→ **PROVIDED PASSAGE**
ConditionalVAE is a project realized as part of the Deep Learning exam of the Master's degree in Artificial Intelligence, University of Bologna. The aim of this project is to build a Conditional Generative model and test it on the well known CelebA dataset.

We implemented from scratch a Conditional Variational Autoencoder using Tensorflow 2.2 (in the figure below there is a diagram of our architecture).
We trained the model using Google Colab and we explored the conditioning ability of our model by generating new faces with specific attributes, and by performing attributes manipulation and latent vectors interpolation.

NN diagram


If you are interested, here you can find a brief report about this project.


Instructions

Training the model

  1. Download the repository.
  2. Open the Train_ConditionalVae notebook on Google Colab.
  3. Run the notebook with your own configuration.

Testing the model

  1. Train the model.
  2. Open the Image_Generation notebook on Google Colab.

→ **DATA EXTRACTS**
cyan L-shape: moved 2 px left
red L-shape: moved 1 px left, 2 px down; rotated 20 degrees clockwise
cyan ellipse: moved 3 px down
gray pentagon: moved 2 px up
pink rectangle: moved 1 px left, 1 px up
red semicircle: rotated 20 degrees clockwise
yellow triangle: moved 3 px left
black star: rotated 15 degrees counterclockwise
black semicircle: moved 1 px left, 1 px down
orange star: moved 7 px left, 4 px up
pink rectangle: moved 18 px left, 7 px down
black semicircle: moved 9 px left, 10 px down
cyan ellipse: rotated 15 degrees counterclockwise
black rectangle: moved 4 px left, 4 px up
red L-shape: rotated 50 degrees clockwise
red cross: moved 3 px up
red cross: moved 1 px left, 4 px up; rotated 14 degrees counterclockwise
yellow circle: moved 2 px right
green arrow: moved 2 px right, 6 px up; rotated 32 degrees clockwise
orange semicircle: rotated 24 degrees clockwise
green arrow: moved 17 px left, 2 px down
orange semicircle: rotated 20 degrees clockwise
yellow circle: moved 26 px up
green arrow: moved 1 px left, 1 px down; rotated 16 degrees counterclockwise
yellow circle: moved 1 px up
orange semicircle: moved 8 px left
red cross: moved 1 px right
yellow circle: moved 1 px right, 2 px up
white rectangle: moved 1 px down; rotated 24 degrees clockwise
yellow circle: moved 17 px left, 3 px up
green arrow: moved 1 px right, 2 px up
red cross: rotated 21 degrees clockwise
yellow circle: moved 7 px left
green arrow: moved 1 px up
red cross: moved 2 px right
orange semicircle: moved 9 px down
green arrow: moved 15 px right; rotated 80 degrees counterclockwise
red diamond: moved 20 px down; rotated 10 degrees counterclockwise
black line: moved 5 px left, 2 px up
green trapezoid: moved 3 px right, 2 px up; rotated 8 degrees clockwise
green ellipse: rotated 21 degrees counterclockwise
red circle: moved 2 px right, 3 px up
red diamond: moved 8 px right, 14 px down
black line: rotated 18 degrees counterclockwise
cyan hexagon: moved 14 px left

→ **WORK ITEM**
Write the next part of the ConditionalVAE project description, starting after its final line. The listing comes from a separate source and has no connection to the ConditionalVAE project description.

→ **REPLY TO THE EXERCISE**
  3. Run the notebook with your own configuration.

Results

Conditional Image Generation

An example of new images generated with specific attributes (listed on the side):

Conditional Image Generation

Vector Interpolation

The vector interpolation in the latent space is a method to generate new images which simulate the transition between two images.
In the figure below, we report 4 examples of images interpolation: in each row the first and the last images are the original ones, while the 6 images in the middle are the new ones.

Vector Interpolation

Attributes Manipulation

Starting from a batch of images, we can reconstruct it modifying some face attributes.
For example, we can transform all the subjects into men with moustache:

Attributes Manipulation2

Built With

  • Python 3
  • Jupyter Notebook

Authors


For more details: see our report


License

This project is licensed under the Apache License 2.0 - see the LICENSE.md file for details.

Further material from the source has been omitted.